The trade-off between redress and reform isn’t easy. BEE funds the ANC, for a start, and real reform is painfully slow. BEE, not affirmative action and not state assistance to black companies, has become a path for lazy and ultimately unproductive capital. 

Its beneficiaries should be required by law to turn their good fortune into new, productive and measurable investments. 

 Transnet, supposedly the next big state elephant up for ‘reform’, has done hardly anything yet to warrant the hopes being placed in it. Despite its posturing, it is extremely reluctant to concede anything substantial to the private sector. 

Why can we not frame a discussion about redress in any way other than as a direct transfer of wealth?

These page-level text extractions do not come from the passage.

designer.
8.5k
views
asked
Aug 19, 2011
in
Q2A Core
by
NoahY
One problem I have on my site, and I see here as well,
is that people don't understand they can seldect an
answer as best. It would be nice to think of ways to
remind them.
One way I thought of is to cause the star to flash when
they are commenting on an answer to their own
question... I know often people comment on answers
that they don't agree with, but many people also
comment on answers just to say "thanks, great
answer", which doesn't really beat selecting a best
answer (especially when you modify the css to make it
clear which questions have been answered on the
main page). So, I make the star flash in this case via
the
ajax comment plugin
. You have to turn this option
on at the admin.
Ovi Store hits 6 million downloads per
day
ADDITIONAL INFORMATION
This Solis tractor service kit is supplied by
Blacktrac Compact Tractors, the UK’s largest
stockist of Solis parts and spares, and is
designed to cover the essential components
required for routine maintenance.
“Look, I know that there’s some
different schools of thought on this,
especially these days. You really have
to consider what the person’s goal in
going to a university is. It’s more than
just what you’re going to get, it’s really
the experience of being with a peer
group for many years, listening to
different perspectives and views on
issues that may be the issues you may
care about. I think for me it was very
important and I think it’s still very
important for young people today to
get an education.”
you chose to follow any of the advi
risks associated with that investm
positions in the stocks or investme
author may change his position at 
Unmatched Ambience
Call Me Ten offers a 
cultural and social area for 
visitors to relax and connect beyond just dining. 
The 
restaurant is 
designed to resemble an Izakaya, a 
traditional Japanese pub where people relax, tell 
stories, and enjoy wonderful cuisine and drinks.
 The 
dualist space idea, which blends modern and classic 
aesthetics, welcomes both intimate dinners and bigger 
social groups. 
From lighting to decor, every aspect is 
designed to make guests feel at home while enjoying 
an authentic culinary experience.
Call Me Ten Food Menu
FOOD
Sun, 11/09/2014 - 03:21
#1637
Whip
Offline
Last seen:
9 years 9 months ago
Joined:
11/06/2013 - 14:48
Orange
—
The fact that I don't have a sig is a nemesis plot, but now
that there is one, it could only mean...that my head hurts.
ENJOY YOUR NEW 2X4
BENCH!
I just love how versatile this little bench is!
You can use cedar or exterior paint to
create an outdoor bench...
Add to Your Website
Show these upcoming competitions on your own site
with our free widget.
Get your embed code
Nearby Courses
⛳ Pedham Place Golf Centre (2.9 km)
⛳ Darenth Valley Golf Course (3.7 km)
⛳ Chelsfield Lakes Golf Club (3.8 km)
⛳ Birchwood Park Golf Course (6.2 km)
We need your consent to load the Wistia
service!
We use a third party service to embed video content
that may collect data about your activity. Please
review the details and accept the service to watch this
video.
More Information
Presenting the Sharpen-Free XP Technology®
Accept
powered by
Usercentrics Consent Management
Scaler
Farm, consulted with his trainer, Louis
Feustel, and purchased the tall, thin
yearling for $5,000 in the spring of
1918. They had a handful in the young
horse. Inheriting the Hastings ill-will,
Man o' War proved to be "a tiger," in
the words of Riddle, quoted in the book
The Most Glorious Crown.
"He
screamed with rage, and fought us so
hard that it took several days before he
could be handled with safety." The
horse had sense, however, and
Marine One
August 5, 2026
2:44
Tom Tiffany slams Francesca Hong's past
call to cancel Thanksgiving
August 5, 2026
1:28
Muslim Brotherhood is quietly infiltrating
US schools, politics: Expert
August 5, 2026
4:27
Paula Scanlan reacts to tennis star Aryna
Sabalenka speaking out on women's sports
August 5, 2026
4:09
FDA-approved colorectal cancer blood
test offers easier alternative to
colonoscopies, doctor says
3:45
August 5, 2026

The World Bank says that at the rate we’re going it’ll take another 60 years to become a developed nation. 

 Ramaphosa replied on Thursday to the Sona debate with an appeal for unity, saying we should use a promised national dialogue this year to find “concrete processes” to pull us all together. 

Indeed, though president has not helped organisers of the dialogue by appearing to hijack it. But if it were allowed to venture   beyond mere rhetoric and to ask to what question is more and more BEE the answer? — it might not be a complete waste of time. 

• AfriForum has complained that my column last week incorrectly reported it has been calling farm murders a “white genocide”. They say they have not and I am happy to retract the remark and apologise for making it.